Incremental Reconstruction

이제 Correspondence search로부터 얻은 scene graph를 이용하여 reconstruction을 수행한다.

Input: scene graph
Output
- Pose estimates $\mathcal P=\{\bold{P}_c\in SE(3) |c=1...N_P\}$ for registered images
- Reconstructed scene structure as a set of points $\mathcal X=\{\bold{X}_k\in \mathbb R^3|k=1...N_X\}$

이 과정에서는 처음 Initialization 후에, Image Registration / Trigulation / Bundle Adjustment / Outlier Filtering이 계속 반복된다.

Initialization

아주 신중하게 고른 두 개의 image pair를 통해서 reconstruction model을 initialize한다.

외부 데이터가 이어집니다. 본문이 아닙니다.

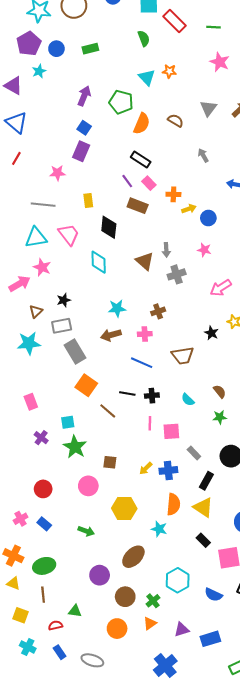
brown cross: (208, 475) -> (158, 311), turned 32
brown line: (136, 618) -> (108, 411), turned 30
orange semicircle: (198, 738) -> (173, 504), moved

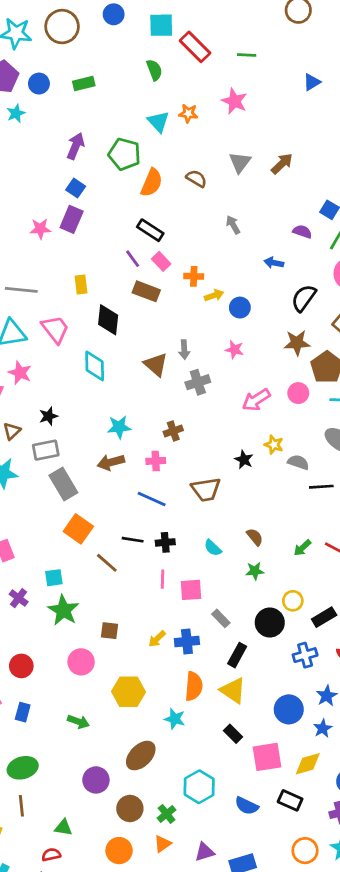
pink star: (220, 62) -> (234, 101), moved
pink star: (57, 173) -> (40, 229), moved
blue rectangle: (44, 524) -> (23, 712), turned 64
red semicircle: (55, 625) -> (51, 855), moved

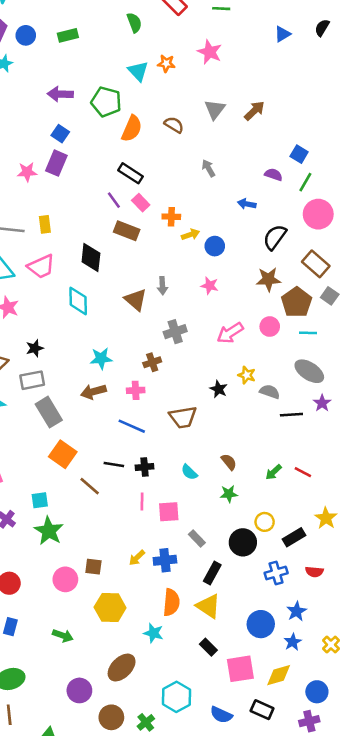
purple arrow: (76, 146) -> (60, 94), turned -110
yellow rectangle: (81, 284) -> (45, 224), moved
pink trapezoid: (55, 329) -> (41, 266), turned 104
gray cross: (198, 382) -> (175, 332), moved
brown square: (110, 631) -> (93, 567), moved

Image graph에서 최대한 많은 image와 overlapping되는 위치에서부터 시작하는 것이 제일 좋다고 한다.

Image registration

Incremental reconstruction 과정에서 매번 새로운 image가 현재 model로 register된다. 새로운 이미지를 현재의 3D reconstruction에 추가해주는 것이다.

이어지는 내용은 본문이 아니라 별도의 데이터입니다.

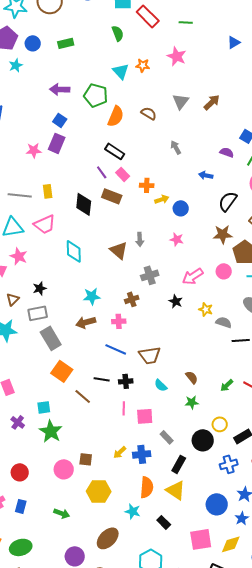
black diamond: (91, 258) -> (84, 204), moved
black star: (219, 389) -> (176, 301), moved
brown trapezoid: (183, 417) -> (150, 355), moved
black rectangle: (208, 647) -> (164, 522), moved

이는 이미 register된 이미지들에서 triangulated point의 feature correspondence를 이용한 Perspective-n-Point (PnP) problem을 풂으로써 수행하게 된다.

PnP problem은 n개의 2D-3D correspondence (pair)가 주어졌을 때, camera pose를 예측하는 것으로 생각하면 되고, RANSAC 등의 방법을 사용한다.

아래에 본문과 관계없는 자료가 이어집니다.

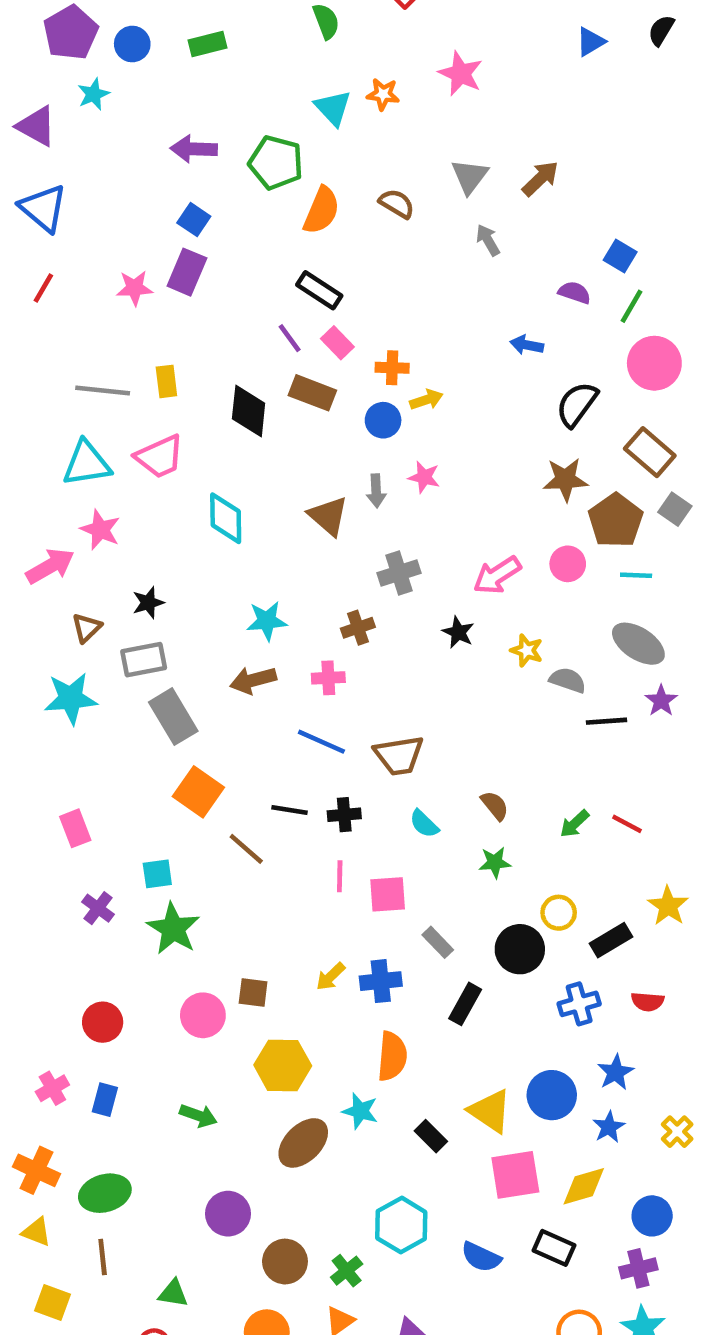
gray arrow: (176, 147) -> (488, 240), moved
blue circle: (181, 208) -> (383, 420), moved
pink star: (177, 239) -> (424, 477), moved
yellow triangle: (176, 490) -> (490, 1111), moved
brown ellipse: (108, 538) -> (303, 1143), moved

구해진 pose는 $\mathcal P$ 에 추가 된다.

잠깐만..

나는 여기서의 pose estimation과 geometric verification에서 pose estimation의 역할이 조금 헷갈렸다. 그래서 조금 정리해보자면,

Epipolar Geometry in the "Verification" Stage
- Purpose: Epipolar geometry는 초기 단계에서 이미지들 사이의 relative pose를 establish하기 위해 사용된다.
- Process: Fundamental/Essential matrix를 estimate하고 decompose해서 possible relative pose를 구하고, 추가적인 constraint로 determine
- Output: 두 이미지 사이의 relative camera pose set -> triangulation process에서 initial image pair에 대한 pose로 활용 된다.
Perspective-n-Point in the "Image Registration" Stage
- Purpose: PnP는 실제 우리가 reconstruction하는 3D space에서 camera의 absolute pose를 구하기 위해 사용된다. (예를 들어 첫번째 선택된 카메라의 coordinate를 origin으로 정했다면 그게 recon space)
- Process: 새 이미지의 feature를 3D space 상의 point와 match 시키고, 이 correspondence를 이용해 camera pose를 estiamte (= PnP)
- Output: 새로 register된 camera의 absolute pose. 이 pose는 triangulation process에서 이후에 추가되는 image의 pose로 활용된다.

Triangulation

새로 register된 image는 반드시 existing scene point를 observe할 수 있어야 한다. 추가적으로 이는 triangulation을 통해 scene structure points $\mathcal X$ 를 늘릴 수도 있다.

Triangulation은 두 개의 view image에서 함께 보이는 어떤 3D space의 map point를 구해내는 방법이다. 즉 아래와 같이 camera로부터 image를 지나는 두 ray의 교점을 찾는 것이다.

https://www.cs.cmu.edu/~16385/s17/Slides/11.4_Triangulation.pdf

먼저, 우리는 두 이미지 사이의 matching된 point set와 camera pose 정보를 갖고 있다.

이 camera pose는 initial recon step에서는 Epipolar geometry에서 fundamental matrix ( $F$ )나 essential matrix ( $E=K'^TFK$ )로부터 얻어낸 pose이고, 이후로는 image registration에서 PnP로 구한 pose이다.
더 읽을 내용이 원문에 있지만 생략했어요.